Questo vale per i maestri come per i professori, perché la relazione con gli allievi, per essere efficace, esige un investimento psichico come pochi altri lavori. A loro volta, gli allievi “sentono” il livello di energia dell’insegnante e rispondono con entusiasmo quando sentono entusiasmo. Si potrebbe obiettare che rivendicare tempo libero per gli insegnanti favorirebbe i refrattari al lavoro, che utilizzerebbero quel tempo con altro spirito. È vero: ma la categoria dei refrattari al lavoro la si sconfigge inserendo questi soggetti in ambienti motivati, seri, stimolanti, dove allora sarebbero loro a provar disagio. Sconfiggerli prescrivendo a tutti gli insegnanti di sfinirsi in attività inutili è il modo migliore per affondare gli insegnanti professionalmente capaci, che hanno bisogno del “tempo professionale”; gli altri, i fannulloni, trovano comunque rimedi difensivi.
Certo, se l’insegnamento viene ridotto a mera registrazione di competenze, o comunque ad un’attività che non mette in giuoco la fatica della relazione, allora il discorso sul tempo cambia, perché di fatto l’insegnare si assimila ad una qualsiasi attività di tipo amministrativo.
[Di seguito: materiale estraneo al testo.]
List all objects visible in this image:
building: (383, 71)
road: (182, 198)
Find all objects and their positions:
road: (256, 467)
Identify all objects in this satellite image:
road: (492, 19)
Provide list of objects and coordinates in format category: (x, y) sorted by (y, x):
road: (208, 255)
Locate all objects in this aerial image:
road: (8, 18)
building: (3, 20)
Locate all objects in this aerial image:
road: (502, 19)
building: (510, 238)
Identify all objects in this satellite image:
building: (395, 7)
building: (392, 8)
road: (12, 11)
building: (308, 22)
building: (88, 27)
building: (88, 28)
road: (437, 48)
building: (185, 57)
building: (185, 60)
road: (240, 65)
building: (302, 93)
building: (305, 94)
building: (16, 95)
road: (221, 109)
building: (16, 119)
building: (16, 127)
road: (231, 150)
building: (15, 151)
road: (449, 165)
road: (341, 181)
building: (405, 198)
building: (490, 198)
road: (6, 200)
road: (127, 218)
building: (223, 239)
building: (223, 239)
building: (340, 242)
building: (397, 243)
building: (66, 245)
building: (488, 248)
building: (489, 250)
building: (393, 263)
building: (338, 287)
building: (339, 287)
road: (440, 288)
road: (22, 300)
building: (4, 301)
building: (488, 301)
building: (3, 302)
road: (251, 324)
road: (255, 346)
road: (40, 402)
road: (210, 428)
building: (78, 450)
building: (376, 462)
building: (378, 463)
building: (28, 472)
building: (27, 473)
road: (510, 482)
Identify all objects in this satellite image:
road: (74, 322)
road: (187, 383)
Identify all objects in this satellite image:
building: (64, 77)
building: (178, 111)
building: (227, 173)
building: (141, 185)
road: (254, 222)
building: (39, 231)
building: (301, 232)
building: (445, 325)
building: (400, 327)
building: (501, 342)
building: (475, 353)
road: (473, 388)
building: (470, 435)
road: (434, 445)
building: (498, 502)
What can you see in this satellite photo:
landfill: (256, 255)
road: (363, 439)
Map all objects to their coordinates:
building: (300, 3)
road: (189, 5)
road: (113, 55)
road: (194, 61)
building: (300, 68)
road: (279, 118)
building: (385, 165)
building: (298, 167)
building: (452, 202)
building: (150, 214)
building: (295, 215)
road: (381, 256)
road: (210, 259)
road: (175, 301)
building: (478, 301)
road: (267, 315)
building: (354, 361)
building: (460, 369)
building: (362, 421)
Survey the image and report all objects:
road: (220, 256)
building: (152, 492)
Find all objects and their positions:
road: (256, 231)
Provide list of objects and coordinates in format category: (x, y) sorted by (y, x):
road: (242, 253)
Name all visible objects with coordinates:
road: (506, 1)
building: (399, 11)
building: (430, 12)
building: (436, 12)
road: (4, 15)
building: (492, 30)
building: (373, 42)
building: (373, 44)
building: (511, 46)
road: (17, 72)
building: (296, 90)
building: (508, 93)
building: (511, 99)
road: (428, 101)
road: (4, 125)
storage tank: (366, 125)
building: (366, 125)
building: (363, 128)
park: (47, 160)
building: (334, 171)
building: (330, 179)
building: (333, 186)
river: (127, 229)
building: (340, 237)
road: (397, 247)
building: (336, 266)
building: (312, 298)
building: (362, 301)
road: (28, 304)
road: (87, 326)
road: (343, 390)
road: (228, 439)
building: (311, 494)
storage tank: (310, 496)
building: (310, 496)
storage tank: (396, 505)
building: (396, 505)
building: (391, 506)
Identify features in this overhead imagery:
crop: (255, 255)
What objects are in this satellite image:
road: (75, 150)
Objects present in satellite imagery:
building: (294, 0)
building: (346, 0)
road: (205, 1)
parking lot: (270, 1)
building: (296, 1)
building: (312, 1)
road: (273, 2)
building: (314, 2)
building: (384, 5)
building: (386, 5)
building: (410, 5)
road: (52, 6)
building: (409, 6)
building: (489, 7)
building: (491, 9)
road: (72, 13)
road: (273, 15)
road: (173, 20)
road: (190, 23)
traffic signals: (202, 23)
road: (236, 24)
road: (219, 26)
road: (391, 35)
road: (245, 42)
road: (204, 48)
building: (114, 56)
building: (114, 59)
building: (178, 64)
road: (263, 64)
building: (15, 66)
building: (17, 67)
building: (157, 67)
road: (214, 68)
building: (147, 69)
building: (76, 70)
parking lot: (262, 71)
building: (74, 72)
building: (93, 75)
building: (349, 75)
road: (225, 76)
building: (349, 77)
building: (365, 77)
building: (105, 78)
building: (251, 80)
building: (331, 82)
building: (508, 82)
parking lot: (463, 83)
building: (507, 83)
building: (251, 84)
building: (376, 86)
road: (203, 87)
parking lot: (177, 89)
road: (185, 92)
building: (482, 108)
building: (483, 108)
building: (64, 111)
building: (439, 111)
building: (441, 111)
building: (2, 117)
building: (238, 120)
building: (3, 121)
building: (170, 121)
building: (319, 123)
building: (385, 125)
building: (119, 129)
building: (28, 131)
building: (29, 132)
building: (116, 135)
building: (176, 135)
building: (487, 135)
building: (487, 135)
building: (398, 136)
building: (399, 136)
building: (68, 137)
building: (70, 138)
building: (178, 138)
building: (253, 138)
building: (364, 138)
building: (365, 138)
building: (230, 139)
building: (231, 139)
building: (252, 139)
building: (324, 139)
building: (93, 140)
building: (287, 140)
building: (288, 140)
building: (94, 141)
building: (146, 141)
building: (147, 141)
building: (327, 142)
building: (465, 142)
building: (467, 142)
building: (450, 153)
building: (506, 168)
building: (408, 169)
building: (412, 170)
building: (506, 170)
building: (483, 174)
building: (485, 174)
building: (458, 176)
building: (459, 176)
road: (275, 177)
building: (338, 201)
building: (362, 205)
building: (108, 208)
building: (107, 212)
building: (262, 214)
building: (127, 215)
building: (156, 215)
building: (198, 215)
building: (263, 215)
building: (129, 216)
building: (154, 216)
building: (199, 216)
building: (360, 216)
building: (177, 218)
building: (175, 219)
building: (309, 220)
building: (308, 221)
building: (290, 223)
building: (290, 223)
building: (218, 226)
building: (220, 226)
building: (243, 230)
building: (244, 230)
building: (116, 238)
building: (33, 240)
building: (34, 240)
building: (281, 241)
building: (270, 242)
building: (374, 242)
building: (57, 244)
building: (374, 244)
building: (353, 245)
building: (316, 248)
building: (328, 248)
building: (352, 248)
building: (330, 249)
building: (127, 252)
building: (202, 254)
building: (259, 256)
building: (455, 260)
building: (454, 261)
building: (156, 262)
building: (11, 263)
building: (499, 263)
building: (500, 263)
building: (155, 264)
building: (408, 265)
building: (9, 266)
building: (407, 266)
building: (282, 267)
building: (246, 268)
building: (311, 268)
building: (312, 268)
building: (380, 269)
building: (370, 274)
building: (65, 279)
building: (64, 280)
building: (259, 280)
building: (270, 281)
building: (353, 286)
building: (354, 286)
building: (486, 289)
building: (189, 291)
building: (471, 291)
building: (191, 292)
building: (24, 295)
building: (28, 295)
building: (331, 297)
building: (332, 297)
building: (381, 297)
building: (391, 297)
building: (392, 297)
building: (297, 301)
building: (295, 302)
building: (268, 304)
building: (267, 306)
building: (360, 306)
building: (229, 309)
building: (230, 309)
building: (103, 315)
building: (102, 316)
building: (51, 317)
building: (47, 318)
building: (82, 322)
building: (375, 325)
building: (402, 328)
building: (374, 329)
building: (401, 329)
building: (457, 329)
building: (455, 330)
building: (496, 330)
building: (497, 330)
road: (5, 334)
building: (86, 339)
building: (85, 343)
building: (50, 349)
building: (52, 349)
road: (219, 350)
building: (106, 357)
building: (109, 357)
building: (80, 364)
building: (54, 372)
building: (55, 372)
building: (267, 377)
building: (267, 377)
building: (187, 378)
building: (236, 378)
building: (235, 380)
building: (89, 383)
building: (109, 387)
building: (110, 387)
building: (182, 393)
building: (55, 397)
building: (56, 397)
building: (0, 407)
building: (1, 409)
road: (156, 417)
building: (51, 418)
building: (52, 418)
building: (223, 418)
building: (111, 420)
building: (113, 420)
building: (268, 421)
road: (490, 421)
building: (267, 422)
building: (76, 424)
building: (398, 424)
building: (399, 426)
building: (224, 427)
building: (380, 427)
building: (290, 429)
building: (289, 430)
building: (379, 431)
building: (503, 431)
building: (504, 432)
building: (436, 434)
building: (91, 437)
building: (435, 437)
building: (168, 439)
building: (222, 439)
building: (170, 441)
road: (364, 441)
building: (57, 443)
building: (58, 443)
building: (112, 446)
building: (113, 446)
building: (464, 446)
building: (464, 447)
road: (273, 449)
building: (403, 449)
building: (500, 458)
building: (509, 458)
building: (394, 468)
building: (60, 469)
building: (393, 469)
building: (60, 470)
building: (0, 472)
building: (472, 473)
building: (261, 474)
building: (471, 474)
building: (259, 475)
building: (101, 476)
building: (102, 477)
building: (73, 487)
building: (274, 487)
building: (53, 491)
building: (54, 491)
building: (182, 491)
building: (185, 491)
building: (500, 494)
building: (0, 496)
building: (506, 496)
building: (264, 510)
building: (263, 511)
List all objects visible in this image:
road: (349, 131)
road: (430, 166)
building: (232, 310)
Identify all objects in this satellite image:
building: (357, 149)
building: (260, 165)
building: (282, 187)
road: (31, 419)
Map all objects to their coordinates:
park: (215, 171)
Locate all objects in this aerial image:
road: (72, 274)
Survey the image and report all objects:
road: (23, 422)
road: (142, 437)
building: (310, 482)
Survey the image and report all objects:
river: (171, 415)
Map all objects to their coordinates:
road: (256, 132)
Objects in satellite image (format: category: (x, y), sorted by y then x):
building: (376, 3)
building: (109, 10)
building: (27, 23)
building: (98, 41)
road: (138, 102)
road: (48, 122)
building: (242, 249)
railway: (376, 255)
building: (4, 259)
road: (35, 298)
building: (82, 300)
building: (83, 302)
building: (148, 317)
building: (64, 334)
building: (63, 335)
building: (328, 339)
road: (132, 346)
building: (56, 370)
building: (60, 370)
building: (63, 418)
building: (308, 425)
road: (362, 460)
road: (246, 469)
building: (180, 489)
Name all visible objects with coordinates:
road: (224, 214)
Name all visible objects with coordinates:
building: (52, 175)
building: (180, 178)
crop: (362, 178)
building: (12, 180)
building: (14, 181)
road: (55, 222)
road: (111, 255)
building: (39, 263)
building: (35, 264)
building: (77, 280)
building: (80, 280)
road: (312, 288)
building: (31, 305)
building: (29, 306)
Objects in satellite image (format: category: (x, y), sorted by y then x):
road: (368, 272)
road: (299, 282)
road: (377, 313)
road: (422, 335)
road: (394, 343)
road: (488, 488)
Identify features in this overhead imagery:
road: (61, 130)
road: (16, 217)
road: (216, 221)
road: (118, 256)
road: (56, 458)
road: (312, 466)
Nel qual caso potrei “insegnare” anche dodici ore al giorno, anche se in realtà non insegnerei affatto. Ma questa immagine povera dell’insegnamento e del tempo è quella dei moderni pedagogisti che hanno ispirato la riforma. È il tempo seriale e quantitativo dei burocrati. È il tempo della certificazione.
Provo sgomento all’idea di insegnare in una scuola finalizzata a certificare competenze, e che, coerentemente discute soltanto di criteri di certificazione, di griglie di valutazione, in attesa della griglia di Stato, a sua volta in attesa della griglia europea, mutuata dalla griglia americana, per finire con l’apparizione messianica della GRIGLIA GLOBALE. Solo a quel punto il giovane grigliato potrà spendere i crediti capitalizzati, comparabili e trasferibili, in ogni angolo del globo. Potrà cioè essere impiegabile.